To do: For this listing, the lines between the one holding "Mar 9, 2022" and the one holding "proactive support at", inclusive, must be set down exactly.

Given information:

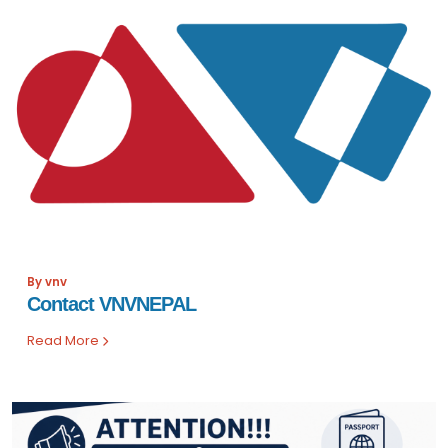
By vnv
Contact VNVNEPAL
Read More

* * *

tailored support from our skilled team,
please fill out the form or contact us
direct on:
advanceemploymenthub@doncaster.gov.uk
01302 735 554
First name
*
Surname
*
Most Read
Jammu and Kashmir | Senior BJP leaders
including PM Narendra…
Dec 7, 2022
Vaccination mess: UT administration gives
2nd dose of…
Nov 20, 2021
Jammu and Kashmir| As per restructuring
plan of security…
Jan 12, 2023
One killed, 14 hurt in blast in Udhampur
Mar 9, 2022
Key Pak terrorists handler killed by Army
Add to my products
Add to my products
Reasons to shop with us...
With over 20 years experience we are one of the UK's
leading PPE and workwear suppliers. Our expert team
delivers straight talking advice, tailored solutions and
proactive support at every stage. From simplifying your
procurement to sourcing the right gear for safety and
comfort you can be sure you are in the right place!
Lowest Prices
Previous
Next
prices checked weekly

==

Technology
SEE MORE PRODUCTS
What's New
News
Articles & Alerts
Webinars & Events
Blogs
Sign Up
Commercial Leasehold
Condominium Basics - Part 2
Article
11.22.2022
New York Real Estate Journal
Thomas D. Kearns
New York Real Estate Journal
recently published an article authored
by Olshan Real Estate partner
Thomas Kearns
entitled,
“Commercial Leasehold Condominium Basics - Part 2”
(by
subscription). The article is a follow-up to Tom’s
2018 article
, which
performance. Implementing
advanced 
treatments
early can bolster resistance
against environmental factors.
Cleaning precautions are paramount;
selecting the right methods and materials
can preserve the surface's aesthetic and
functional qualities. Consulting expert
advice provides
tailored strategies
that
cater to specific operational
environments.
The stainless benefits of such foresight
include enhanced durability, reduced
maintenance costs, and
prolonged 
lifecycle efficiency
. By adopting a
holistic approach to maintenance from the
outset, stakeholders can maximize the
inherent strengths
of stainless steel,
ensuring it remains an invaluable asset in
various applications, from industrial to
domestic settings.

Task result:
Mar 9, 2022
Key Pak terrorists handler killed by Army
Add to my products
Add to my products
Reasons to shop with us...
With over 20 years experience we are one of the UK's
leading PPE and workwear suppliers. Our expert team
delivers straight talking advice, tailored solutions and
proactive support at every stage. From simplifying your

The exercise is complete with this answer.